Scotland has some hidden surprises going on up north
With thriving startup scenes in Edinburgh and Glasgow, there’s good reason to look beyond London and the Silicon Roundabout. Hoping to follow in the footsteps of Scottish unicorns Skyscanner and FanDuel, we run down 10 Scottish startups doing exciting things.
Administrate provides software that helps training providers and departments deliver great e-learning and courses for their students and staff. The platform manages the entire training process, seeking to streamline processes from course scheduling to CRM and finances.
Founded in 2010, Administrate is Scotland’s fastest growing startup, and is run by CEO John Peebles (previously of Sentry Data Systems). The company raised $2.5 million in a December 2015 round led by Archangels, and rolled out a four day working week in May of this year for its 50+ employees.
Working to produce next-gen biofuels from byproducts of other processes, Celtic Renewables has developed a method to produce bio-butanol from the scotch whisky fermentation process.
Founded in 2011 by Professor Martin Tangney, Celtic Renewables was highly commended in this year’s European Awards for the Environment, after winning Emerging Business of the Year at the 2015 Scottish Business Awards. The company has raised $2 million in venture capital and received a UK government grant of £11 million to set up its facility.
In the growing cyber security industry is Edinburgh’s ZoneFox, which has built an advanced user behavior analytics platform (ZoneFox AI). Their solution allows companies to identify attempts to steal information. Some of their successes have gained public attention, including the story of how an engineering firm was able to stop an attempted intellectual property theft worth £10 million.
Founded in 2012 by Jamie Graves, who started the company following his PhD research project. ZoneFox raised almost $1 million in seed funding at the end of last year, and is based at incubator CodeBase.
Developing a WiFi alternative using LED light to send data between devices (LiFi – geddit?), pureLiFi are creating high-speed and secure data networks using visual light communication (VLC).

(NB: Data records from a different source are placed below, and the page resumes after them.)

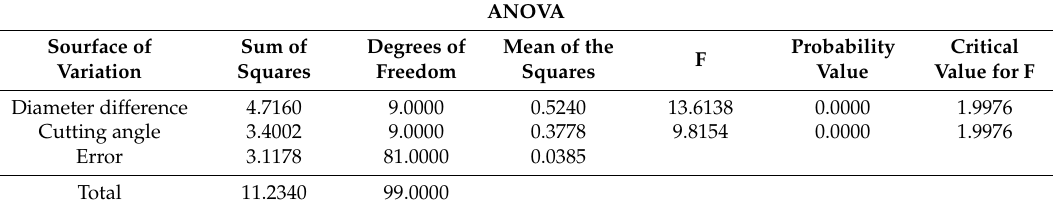
Table 2. Combined influence of the cutting angle and the difference betwen diameters in graft success. All statistical analyzes were done using a significance factor of 95% ( p ≤ 0.05). ANOVA summary tables (1 dmm is a tenths of a millimeter, 10 − 4 m). The result of the analysis ANOVA (two factors without replication) indicates that the statistical value of “F” is much higher than the critical value for “F” for both factors: angles and differences between diameters. Therefore, we can assure that the results of our tests are significant.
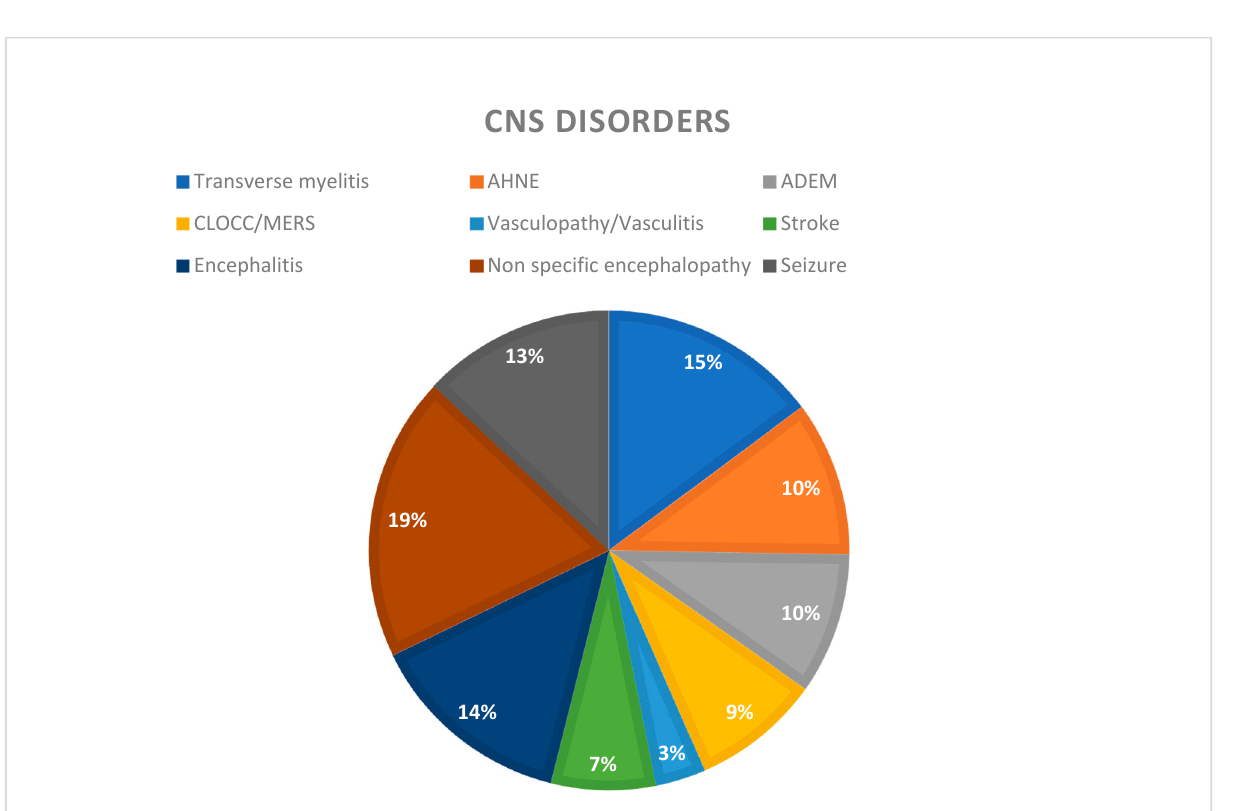
Figure 2. Pie chart showing distribution of various CNS disorders post COVID-19. A CSF protein level greater than 45 mg/dL was considered elevated. This was noted in patients with AHNE (100%), transverse myelitis (75%), encephalitis (71%) and ADEM (70%). The CSF protein in patients with AHNE showed a significant elevation ( p -value of 0.01) in all of the nine patients who underwent CSF analysis. A cell count of greater than 5 cells/mm 3 is considered to be elevated; this was most commonly seen in patients with transverse myelitis (69%) and ADEM (40%). Patients with transverse myelitis showed statistically significant elevation in their CSF cell count ( p -value of 0.001); that is 9 out of 13 patients (Table 2).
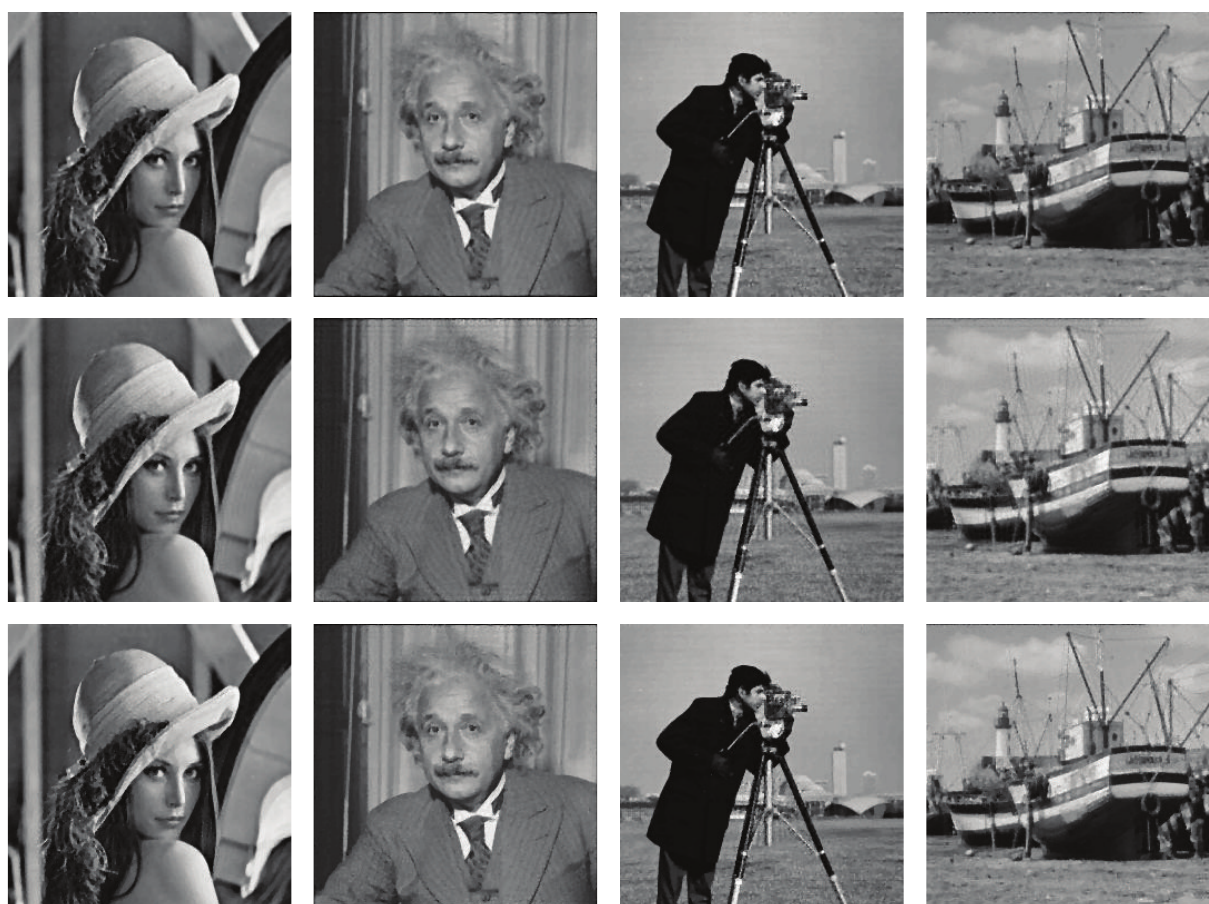
Figure 2: Images blurred with out-of-focus kernel of radius 3 and then corrupted by salt-and-pepper noise with noise level 𝑠 = 7 0%. Top: the restored images by MNID-ADMM and the parameters we used are [ 𝛼 1 = 0.01 , 𝛼 2 = 0.005 , 𝛽 1 = 𝛽 2 = 0.01 , 𝛽 3 = 5𝑒 − 6 ]. Middle: the restored images by Cai-TP. Bottom: the restored images by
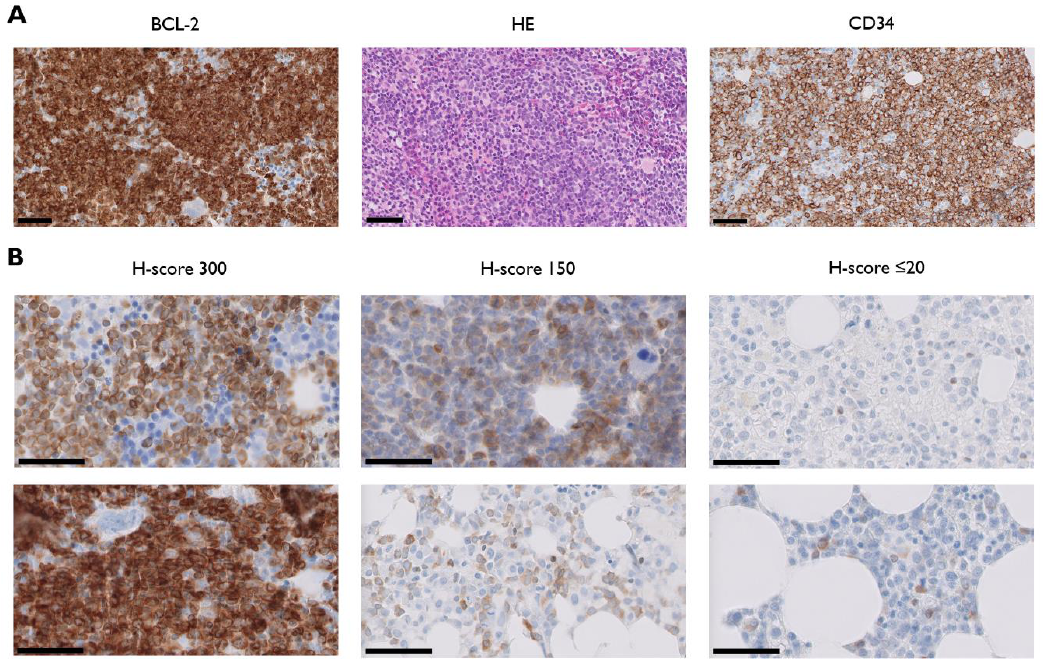
Figure 1. ( A ) Light micrographs of BCL-2 (B-cell leukemia/lymphoma-2, left) and corresponding haematoxylin and eosin (HE; middle) and CD34 stained paraffin sections of trephine biopsies from one representative acute myeloid leukemia patient with a BCL-2 H-score of 300; ( B ) bone marrow BCL-2 immunostains from two representative patients with H-scores of 300 (left panel), 150 (middle panel), and ≤20 (right panel). Thick black line = 50 µm.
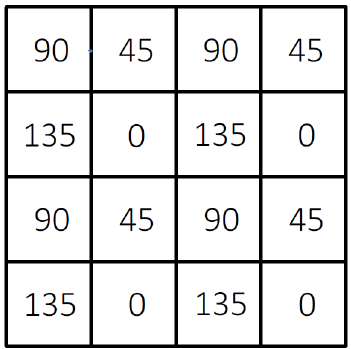
Figure 4. Polarization coding of physical pixel array, © Allied Vision Technologies GmbH Copyright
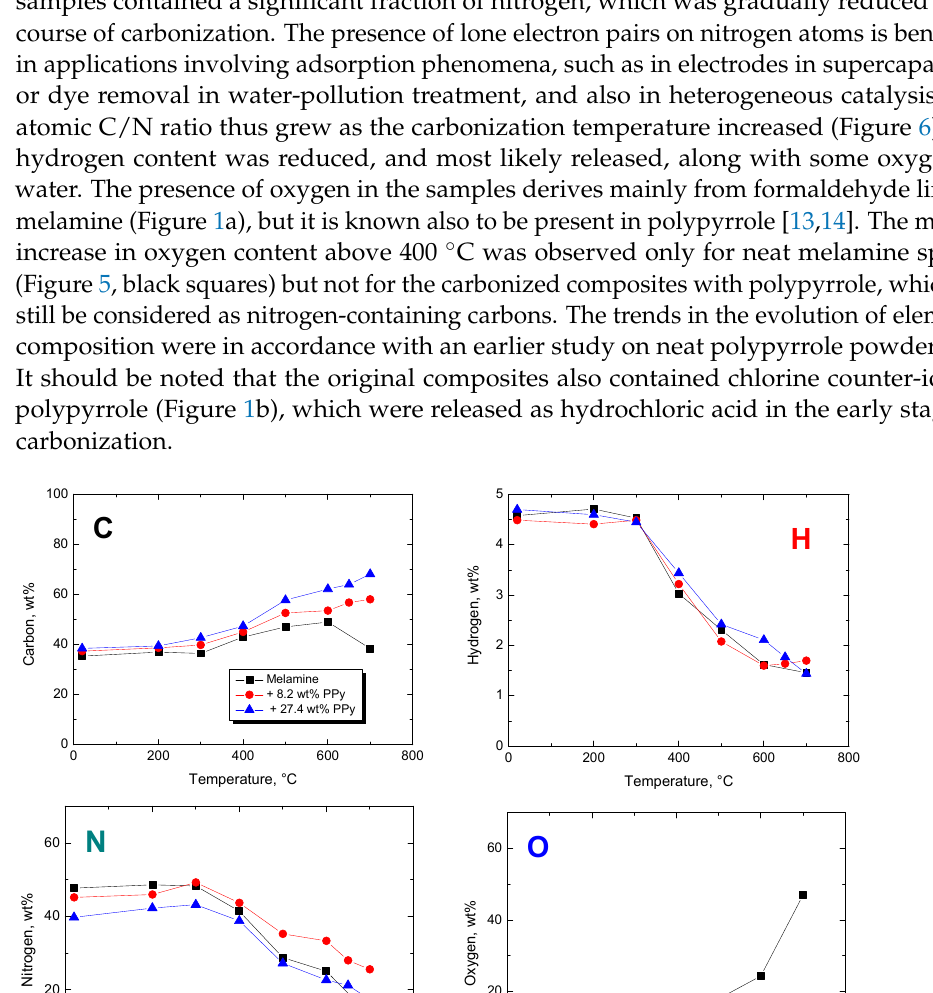
Figure 4. Micrographs of polypyrrole-coated melamine sponge ( a ) before, and ( b ) after carboniza- tion at 650 °C taken at lower ( left ) and higher magnification ( right ).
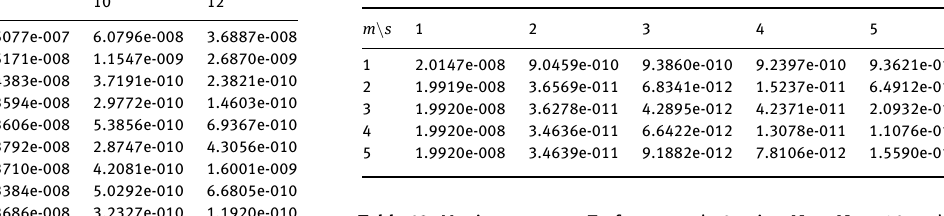
Table 10: Maximum errors E N for example 2 using N t = N x = 10 and t = 1.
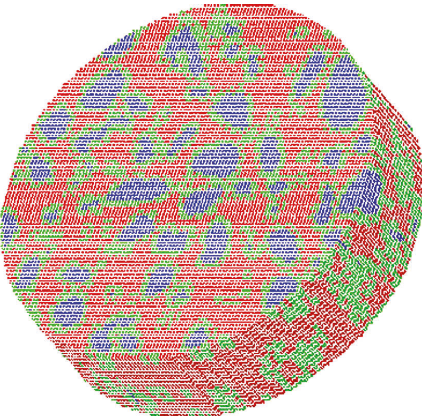
Figure 6: The specimen FEM elements.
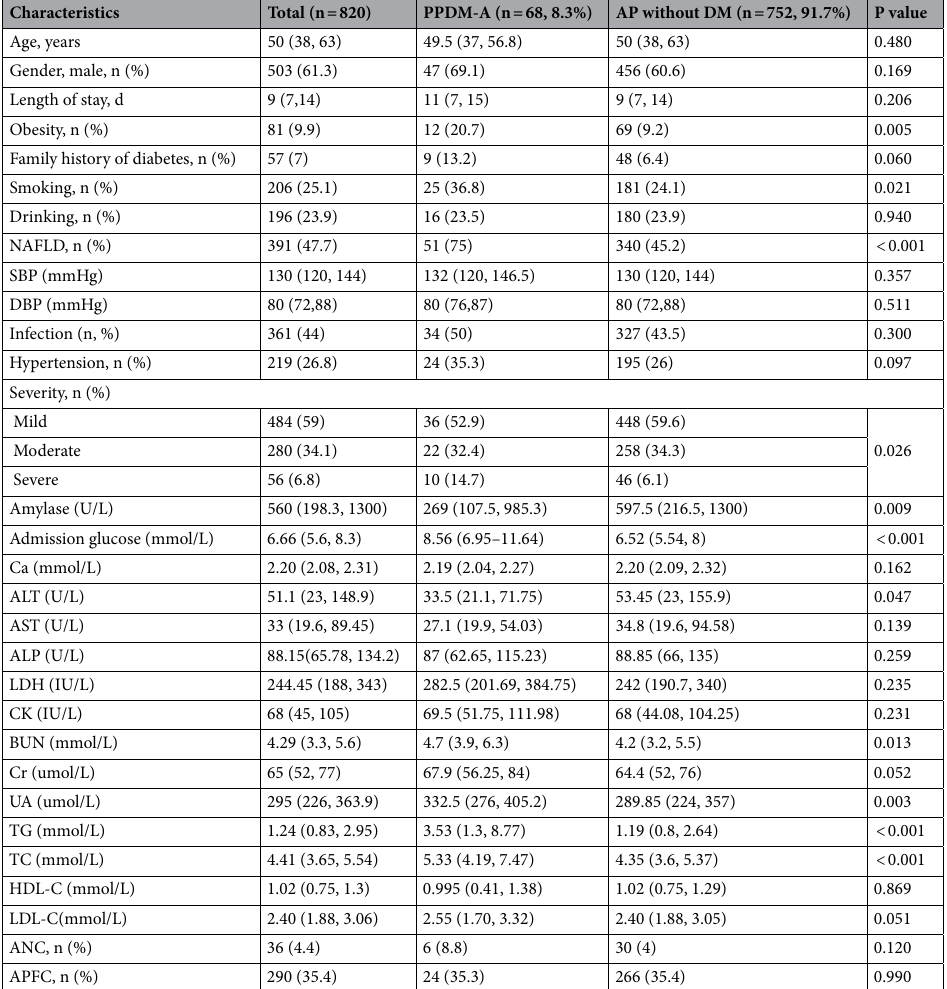
Table 1. Patient demographics and clinical characteristics. Values are given as median (IQR) or frequencies (percentages). SBP systolic blood pressure, DBP diastolic blood pressure, ALT alanine transaminase, AST aspartate aminotransferase, ALP alkaline phosphatase, LDH lactate dehydrogenase, NAFLD non-alcoholic fatty liver disease, Cr creatinine, BUN blood urea nitrogen, UA uric acid, TG triglyceride, TC total cholesterol, HDL- C high-density lipoprotein cholesterol, LDL-C low-density lipoprotein cholesterol, APFC acute peripancreatic fluid collection, ANC acute necrotic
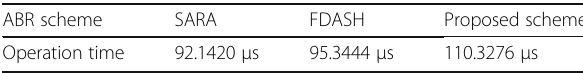
Table 3 Operation time of ABR schemes ABR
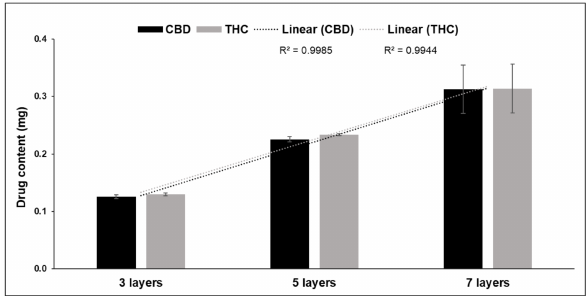
Figure 3. CBD and THC contents of DEEP with three, five and seven imprinted layers. Data are presented as average ± SD ( n =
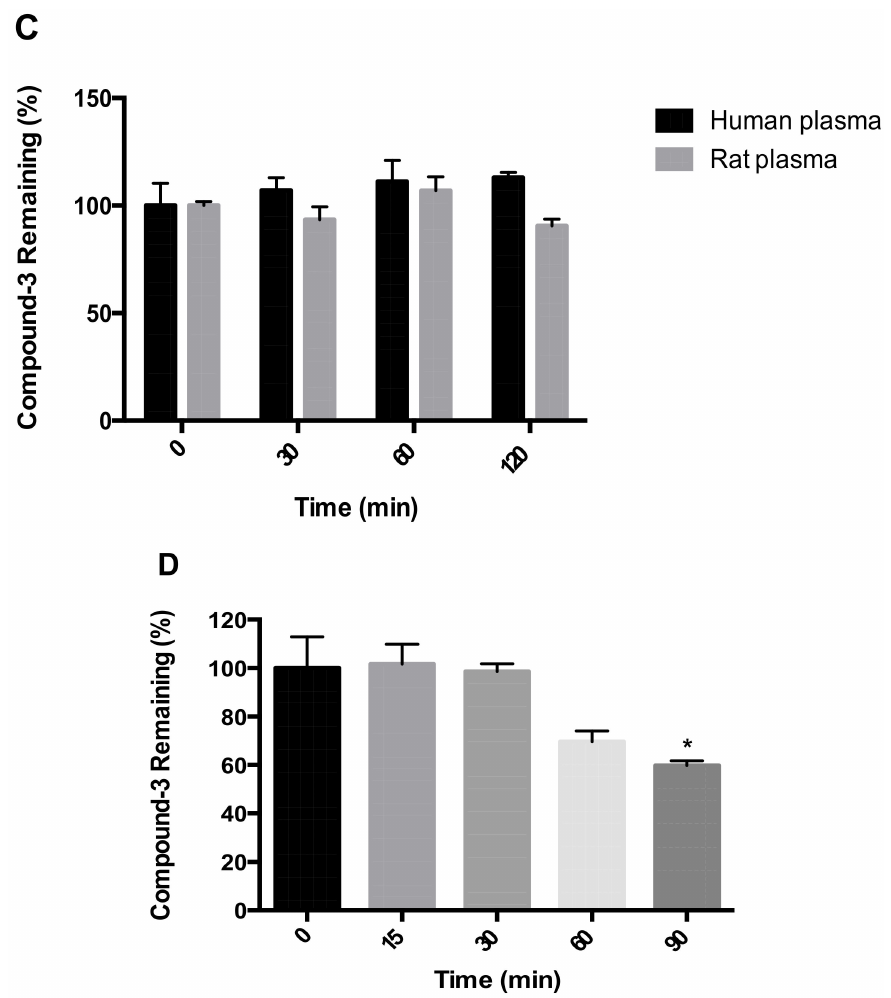
Figure 2. In vitro metabolic stability of Compound- 3 . HLM and HIM ( A ); RLM and RIM ( B ); Rat and human plasma ( C ); Human hepatocytes ( D ). Compound- 3 (1 µ M) was incubated with liver microsomes (0.2 mg/mL) in the absence and presence of NADPH, plasma and hepatocytes (1 × 10 6 cell/mL) at 37 ◦ C (n = 3). * P < 0.05 vs. Compound- 3 remaining (100%) at 0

Coming from research at Edinburgh University, the company was founded in 2012 by Dr Mostafa Afgani and Professor Harald Haas, and has now raised over $25 million in funding. Their initial product Li-Flame has now evolved into the faster, smaller, and more secure LiFi-X.
Delivering analytics for TV advertisers, TVSquared provides same-day performance insights and optimization opportunities, allowing better targeting of customers and increased sales. The company has already seen success in the US market, and has opened offices in New York and Los Angeles.
The self-labelled “waiter in your pocket”, QikServe wants you to order and pay for food and drinks from its app. The app can be used in a growing number of venues from restaurants to hospitals, offering the opportunity for vendors to capture valuable consumer data.
Founded in 2011 by Daniel Rodgers and Ronnie Forbes, the company has raised over $1.5 million in funding. Earlier this year they partnered with Oracle to integrate their technology into Oracle Hospitality’s point of sale platform.
An online personal financial management service, with Money Dashboard it’s pretty much all in the name. Pitched as a personal financial assistant, Money Dashboard gives users an overview of all their financial accounts with simple visuals, also incorporating a budget planner.
Founded in 2008 by Gavin Littlejohn, Money Dashboard raised $3.7 million in Series A funding in January 2015, and reports over 100,000 users.
Mallzee is a mobile app with the modest ambition of changing the way we shop. A pocket personal shopper, Mallzee allows users to scroll through (millions of) items of clothing from hundreds of brands, saving the ones they like, shopping in an aggregated checkout and getting alerts when saved items go on sale.
The company was founded in 2012 by Cally Russell, and raised a £2.5 million Series A funding round in July 2015. That was after Russell turned down an offer of £75,000 for 15% equity from Peter Jones on Dragons’ Den.
Making waves in the health tech scene, snap40 uses a piece of wearable technology to monitor patients and catch deteriorating health. Using machine learning and risk analysis in real time, snap40 notifies healthcare staff allowing them to intervene earlier than they otherwise would and leaving room for preventative action.
The company was founded in 2014 by Christopher McCann and secured Scotland’s largest ever seed funding round of £2 million in October 2016. The money will be used to grow the team, run clinical trials and move into the EU and US markets.
Aiming to give the power of big brand programs to small businesses, Swipii is an automated marketing suite for independent retailers. Personalized loyalty programmes, email marketing, tracked data and customer acquisition are all part of the package for businesses.
Glasgow-based Swipii was founded in 2014 by Louis Schena and Chitresh Sharma. They raised $2.5 million in funding last month, which will be used to help them increase from 1,000 to 4,500 merchants in 2017.